The Fourier cosine transform of an exponential sawtooth wave times $e^{-x/2}$:

$$\operatorname{FourierCosineTransform}(\operatorname{SawtoothWave}(e^x)\cdot e^{-\frac{x}{2}})$$

can be plotted with the following Mathematica 8 program:

scale = 1000000;
xres = .00001;
x = Exp[Range[0, Log[scale], xres]];
a = FourierDCT[SawtoothWave[x]*x^(-1/2)];
c = 62.357
d = N[Im[ZetaZero[1]]]
datapointsdisplayed = 300;
ymin = -10;
ymax = 10;
p = 0.013;
g1 = ListLinePlot[a[[1 ;; datapointsdisplayed]], 
   PlotRange -> {ymin, ymax}, 
   DataRange -> {0, N[Im[ZetaZero[1]]]/c*datapointsdisplayed}];
g2 = Graphics[{PointSize[p], Point[{N[Im[ZetaZero[1]]], 0}]}];
g3 = Graphics[{PointSize[p], Point[{N[Im[ZetaZero[2]]], 0}]}];
g4 = Graphics[{PointSize[p], Point[{N[Im[ZetaZero[3]]], 0}]}];
g5 = Graphics[{PointSize[p], Point[{N[Im[ZetaZero[4]]], 0}]}];
g6 = Graphics[{PointSize[p], Point[{N[Im[ZetaZero[5]]], 0}]}];
g7 = Graphics[{PointSize[p], Point[{N[Im[ZetaZero[6]]], 0}]}];
g8 = Graphics[{PointSize[p], Point[{N[Im[ZetaZero[7]]], 0}]}];
g9 = Graphics[{PointSize[p], Point[{N[Im[ZetaZero[8]]], 0}]}];
g10 = Graphics[{PointSize[p], Point[{N[Im[ZetaZero[9]]], 0}]}];
Show[g1, g2, g3, g4, g5, g6, g7, g8, g9, g10, ImageSize -> Large]
N[Im[ZetaZero[Range[15]]]]

which outputs:

enter image description here

Figure 1.

Where the black dots are equal to the imaginary parts of the Riemann zeta zeros.
____________________
Activity 1
In the passage on the Fourier cosine transform, which variables are set directly to a plain numeric value? Give each with its value.
Activity 2
Write a continuation of the passage on the Fourier cosine transform, picking up after its final sentence.

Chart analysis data
____________________
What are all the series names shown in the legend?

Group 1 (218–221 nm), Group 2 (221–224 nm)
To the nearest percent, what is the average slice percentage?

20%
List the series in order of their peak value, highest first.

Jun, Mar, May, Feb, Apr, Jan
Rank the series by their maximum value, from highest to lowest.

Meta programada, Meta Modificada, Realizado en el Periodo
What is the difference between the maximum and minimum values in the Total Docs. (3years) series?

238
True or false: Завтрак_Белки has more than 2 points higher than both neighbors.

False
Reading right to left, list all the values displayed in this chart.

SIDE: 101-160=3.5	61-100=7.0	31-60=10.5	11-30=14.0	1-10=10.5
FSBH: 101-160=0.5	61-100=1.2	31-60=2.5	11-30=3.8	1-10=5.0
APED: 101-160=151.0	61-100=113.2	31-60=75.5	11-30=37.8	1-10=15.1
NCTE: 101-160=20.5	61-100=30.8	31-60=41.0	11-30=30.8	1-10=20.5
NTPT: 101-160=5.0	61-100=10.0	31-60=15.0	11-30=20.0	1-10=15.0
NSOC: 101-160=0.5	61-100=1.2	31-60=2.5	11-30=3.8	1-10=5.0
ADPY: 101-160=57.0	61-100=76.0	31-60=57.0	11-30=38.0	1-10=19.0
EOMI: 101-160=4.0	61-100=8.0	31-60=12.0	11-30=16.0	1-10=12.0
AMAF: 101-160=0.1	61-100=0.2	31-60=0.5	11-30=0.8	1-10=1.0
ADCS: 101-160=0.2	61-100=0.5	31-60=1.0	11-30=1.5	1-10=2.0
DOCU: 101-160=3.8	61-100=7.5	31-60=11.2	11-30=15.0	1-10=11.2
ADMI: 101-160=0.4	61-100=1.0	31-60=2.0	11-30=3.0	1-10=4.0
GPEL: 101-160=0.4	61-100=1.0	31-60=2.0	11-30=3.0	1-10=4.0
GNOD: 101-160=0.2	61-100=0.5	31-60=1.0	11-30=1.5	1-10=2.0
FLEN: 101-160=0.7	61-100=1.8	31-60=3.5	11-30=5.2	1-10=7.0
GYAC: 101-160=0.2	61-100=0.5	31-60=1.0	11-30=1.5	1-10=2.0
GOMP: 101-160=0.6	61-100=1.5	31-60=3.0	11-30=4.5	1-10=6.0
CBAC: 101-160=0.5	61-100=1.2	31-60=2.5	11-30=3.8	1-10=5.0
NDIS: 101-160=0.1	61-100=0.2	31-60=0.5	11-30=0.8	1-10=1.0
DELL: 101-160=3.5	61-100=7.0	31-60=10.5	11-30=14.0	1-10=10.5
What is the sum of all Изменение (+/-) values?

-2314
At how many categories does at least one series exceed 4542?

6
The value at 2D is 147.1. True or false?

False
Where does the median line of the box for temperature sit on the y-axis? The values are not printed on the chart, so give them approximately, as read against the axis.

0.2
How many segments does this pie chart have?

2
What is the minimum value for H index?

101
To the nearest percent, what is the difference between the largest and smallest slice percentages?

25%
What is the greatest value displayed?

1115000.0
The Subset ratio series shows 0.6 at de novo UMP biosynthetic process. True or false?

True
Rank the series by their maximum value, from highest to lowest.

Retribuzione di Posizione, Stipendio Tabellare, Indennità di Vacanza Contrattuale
____________________
Response 1
scale = 1000000
xres = .00001
c = 62.357
datapointsdisplayed = 300
ymin = -10
ymax = 10
p = 0.013

Response 2
Does the blue curve cross the x-axis at values equal to the imaginary parts of the Riemann zeta zeros?


Edit 21.2.2012: Taking the Fourier Sine Transform of the result in Figure 1:

(*Mathematica 8*)
Clear[x]
scale = 1000000;
xres = .00001;
x = Exp[Range[0, Log[scale], xres]];
a = FourierDST[FourierDCT[SawtoothWave[x]*x^(-1/2)]];
(*b=Length[a]*)
c = 1410000
datapointsdisplayed = scale;
ymin = -0.5;
ymax = 1.5;
p = 0.011;
g1 = ListLinePlot[a[[1 ;; datapointsdisplayed]], 
   PlotRange -> {ymin, ymax}, 
   DataRange -> {0, N[Im[ZetaZero[1]]]/c*datapointsdisplayed}];
g2 = Graphics[{PointSize[p], Point[{N[Log[2]], 0}]}];
g3 = Graphics[{PointSize[p], Point[{N[Log[3]], 0}]}];
g4 = Graphics[{PointSize[p], Point[{N[Log[4]], 0}]}];
g5 = Graphics[{PointSize[p], Point[{N[Log[5]], 0}]}];
g6 = Graphics[{PointSize[p], Point[{N[Log[6]], 0}]}];
g7 = Graphics[{PointSize[p], Point[{N[Log[7]], 0}]}];
g8 = Graphics[{PointSize[p], Point[{N[Log[8]], 0}]}];
g9 = Graphics[{PointSize[p], Point[{N[Log[9]], 0}]}];
g10 = Graphics[{PointSize[p], Point[{N[Log[10]], 0}]}];
g11 = Graphics[{PointSize[p], Point[{N[Log[11]], 0}]}];
Show[g1, g2, g3, g4, g5, g6, g7, g8, g9, g10, g11, ImageSize -> Large]
N[Log[Range[11]]]

we get as suggested by draks , a spectrum with logarithms as frequencies:

enter image description here

Figure 2.

where the black dots are at x-values of $\log(n)$ , $n=(1),2,3...$

Trying to mimic this picture with discrete deltas:

(*Mathematica 8*)
Clear[x, xx]
scale = 1000000;
xres = .00001;
x = Exp[Range[0, Log[scale], xres]];
xx = Flatten[{0, Differences[Floor[Exp[Range[0, Log[scale], xres]]]]}];
ListLinePlot[xx*x^(-1/2), PlotRange -> {-0.1, 0.8}, 
 ImageSize -> Large]

we have:

discrete-deltas-at-x-equal-to-logarithms

Figure 3.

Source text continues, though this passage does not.